Written task a:
Return every line of the records that contains the word "Pedagogische".

Excerpted passage:

——————

Mussel-inspired poly-norepinephrine coatings as “slippy-sticky interlayer” for fabricating high-energy insensitive energetic composites

Abstract

Inspired by the super-adhesive properties in marine mussel, a desensitized energetic powder constituted of a slippy-sticky polynorepinephrine interlayer and CL-20 microcore is reported. The slow polymerization process enables the extremely smooth and multifunctional thin-coating formed onto the CL-20 surface. Based on the designed composites, the calculated electronic energy values of all 15 optimized structures reveals a spontaneous thermodynamic process and a stronger bonding strength with the increase of polymerization degree. The H50values of NE/CL-20 structure are calculated and show a significant increase for new composite, produced by the bonding of norepinephrine with CL-20, versus pure CL-20. The subsequent experimental results demonstrate that the slippy CL-20@polynorepinephrine structure exhibits a high drop height (H50, 35.5 cm) and a low explosion probability (60 %) than that of pure CL-20, even exhibits a considerable increase and decreases by 13.3 cm and 12 % in turn versus CL-20@polydopamine under the identical experimental conditions. The sensitive simulation results indicate that the shorter NN bond length and lower area percent in electrostatic potential of samples are positively correlated with the decreasing of impact sensitivity. Note that the ultrasmooth bionic interlayer gives the super-adhesive properties of energetic powder, greatly improves the coating degree of 2D material, thereby shows a lower sensitivity and a high detonation heat for the constructed double-coating composites (CL-20@PNE@GO). To sum up, this study will provide an innovative route to construct a high-safety powder based on a bionic sticky interlayer strategy.

——————

Records for processing:
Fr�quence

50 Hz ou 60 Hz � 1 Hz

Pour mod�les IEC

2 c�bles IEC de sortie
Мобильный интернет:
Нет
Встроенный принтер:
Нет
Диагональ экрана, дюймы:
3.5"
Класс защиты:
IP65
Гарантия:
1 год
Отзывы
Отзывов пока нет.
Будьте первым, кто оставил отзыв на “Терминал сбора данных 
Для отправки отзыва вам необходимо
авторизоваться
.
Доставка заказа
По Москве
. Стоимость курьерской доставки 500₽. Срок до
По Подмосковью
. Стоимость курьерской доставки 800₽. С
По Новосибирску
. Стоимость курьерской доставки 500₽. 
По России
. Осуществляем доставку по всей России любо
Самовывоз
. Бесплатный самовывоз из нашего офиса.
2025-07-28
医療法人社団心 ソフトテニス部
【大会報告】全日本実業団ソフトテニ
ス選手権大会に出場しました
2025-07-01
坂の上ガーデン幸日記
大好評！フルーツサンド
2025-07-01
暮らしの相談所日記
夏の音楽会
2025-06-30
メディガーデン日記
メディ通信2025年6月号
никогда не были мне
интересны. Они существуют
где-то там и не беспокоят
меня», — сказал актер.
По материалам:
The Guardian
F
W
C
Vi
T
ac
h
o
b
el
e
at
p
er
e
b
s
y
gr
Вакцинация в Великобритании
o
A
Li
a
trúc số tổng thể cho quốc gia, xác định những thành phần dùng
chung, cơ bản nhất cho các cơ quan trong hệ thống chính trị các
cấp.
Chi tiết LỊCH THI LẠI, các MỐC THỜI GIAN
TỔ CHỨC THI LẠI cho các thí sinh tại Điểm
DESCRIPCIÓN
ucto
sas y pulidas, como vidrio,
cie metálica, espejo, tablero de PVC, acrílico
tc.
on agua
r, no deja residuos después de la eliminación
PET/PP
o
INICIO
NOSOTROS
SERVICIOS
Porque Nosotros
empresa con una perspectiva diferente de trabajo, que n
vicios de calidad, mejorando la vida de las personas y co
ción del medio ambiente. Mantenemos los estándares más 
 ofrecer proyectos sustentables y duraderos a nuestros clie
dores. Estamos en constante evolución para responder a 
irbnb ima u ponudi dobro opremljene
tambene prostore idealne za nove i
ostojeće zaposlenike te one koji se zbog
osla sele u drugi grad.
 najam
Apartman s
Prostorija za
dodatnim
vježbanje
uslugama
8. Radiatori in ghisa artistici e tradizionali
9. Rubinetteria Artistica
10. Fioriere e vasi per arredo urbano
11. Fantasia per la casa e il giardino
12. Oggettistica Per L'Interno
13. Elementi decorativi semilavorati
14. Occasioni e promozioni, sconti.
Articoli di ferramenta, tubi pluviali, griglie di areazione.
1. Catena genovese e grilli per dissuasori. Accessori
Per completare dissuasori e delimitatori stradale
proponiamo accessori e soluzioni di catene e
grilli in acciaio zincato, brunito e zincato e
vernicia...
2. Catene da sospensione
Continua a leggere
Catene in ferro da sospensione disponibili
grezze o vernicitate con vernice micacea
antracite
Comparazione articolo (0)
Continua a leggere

——————

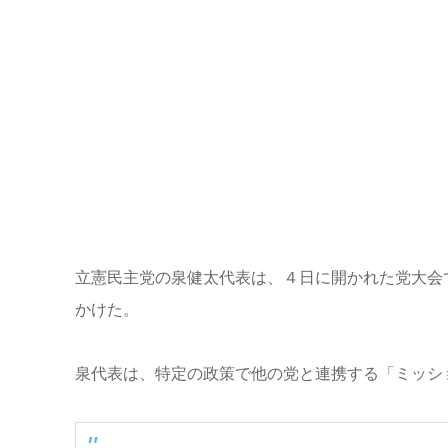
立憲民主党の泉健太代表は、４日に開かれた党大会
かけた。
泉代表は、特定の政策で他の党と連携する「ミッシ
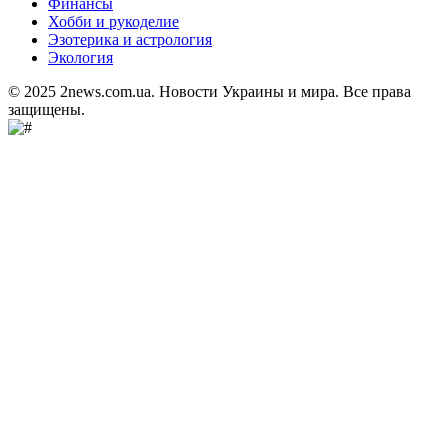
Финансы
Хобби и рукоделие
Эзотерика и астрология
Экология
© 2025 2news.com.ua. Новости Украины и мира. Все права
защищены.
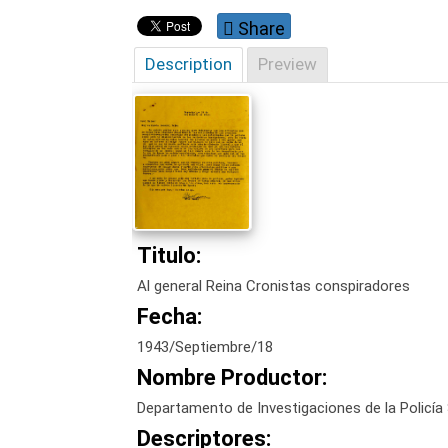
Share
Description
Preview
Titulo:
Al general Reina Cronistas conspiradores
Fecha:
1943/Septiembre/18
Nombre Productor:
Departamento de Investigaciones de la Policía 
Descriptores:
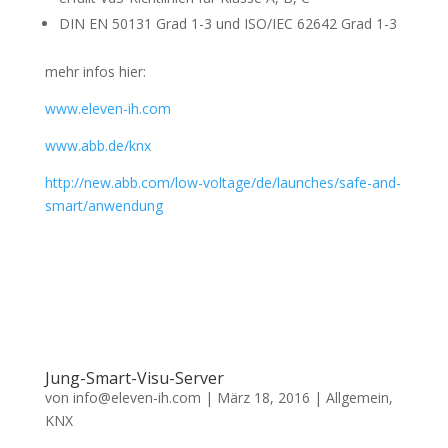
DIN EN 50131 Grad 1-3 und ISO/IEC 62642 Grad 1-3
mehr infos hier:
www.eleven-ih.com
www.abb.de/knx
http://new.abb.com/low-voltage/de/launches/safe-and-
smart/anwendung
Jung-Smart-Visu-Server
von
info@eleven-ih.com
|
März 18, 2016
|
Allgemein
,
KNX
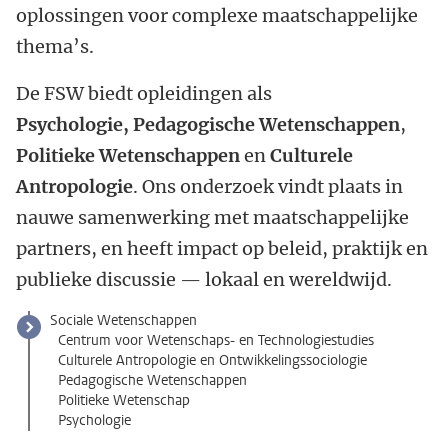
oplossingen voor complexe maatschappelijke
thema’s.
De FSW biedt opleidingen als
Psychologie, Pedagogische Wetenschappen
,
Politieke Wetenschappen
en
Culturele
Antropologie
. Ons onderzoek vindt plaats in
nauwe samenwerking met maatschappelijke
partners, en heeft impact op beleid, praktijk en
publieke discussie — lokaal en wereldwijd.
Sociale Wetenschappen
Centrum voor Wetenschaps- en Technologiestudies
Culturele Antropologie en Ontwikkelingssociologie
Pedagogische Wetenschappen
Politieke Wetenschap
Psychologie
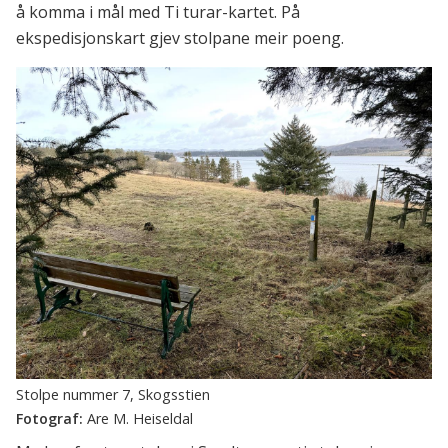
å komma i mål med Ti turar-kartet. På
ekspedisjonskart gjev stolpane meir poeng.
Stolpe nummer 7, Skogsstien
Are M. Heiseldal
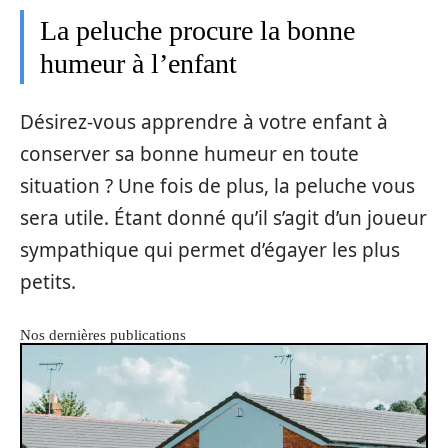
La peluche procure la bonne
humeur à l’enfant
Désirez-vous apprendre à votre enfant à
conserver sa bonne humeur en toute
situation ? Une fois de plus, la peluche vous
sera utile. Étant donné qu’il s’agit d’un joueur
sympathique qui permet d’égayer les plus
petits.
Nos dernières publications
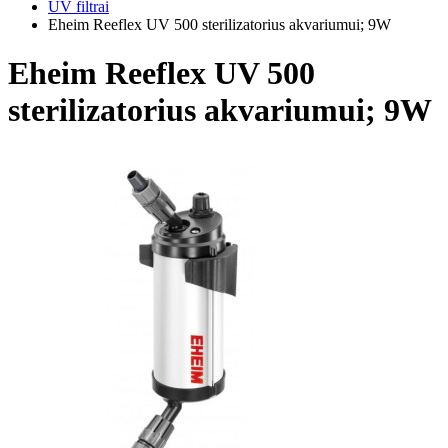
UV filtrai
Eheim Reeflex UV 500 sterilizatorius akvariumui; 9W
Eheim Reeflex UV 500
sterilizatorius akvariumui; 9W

——————

Written task b:
From the abstract on poly-norepinephrine coatings above, list every material designation that joins CL-20 to another substance with "/" or "@".

Problem solution a:
Psychologie, Pedagogische Wetenschappen
Pedagogische Wetenschappen

Problem solution b:
- NE/CL-20
- CL-20@polynorepinephrine
- CL-20@polydopamine
- CL-20@PNE@GO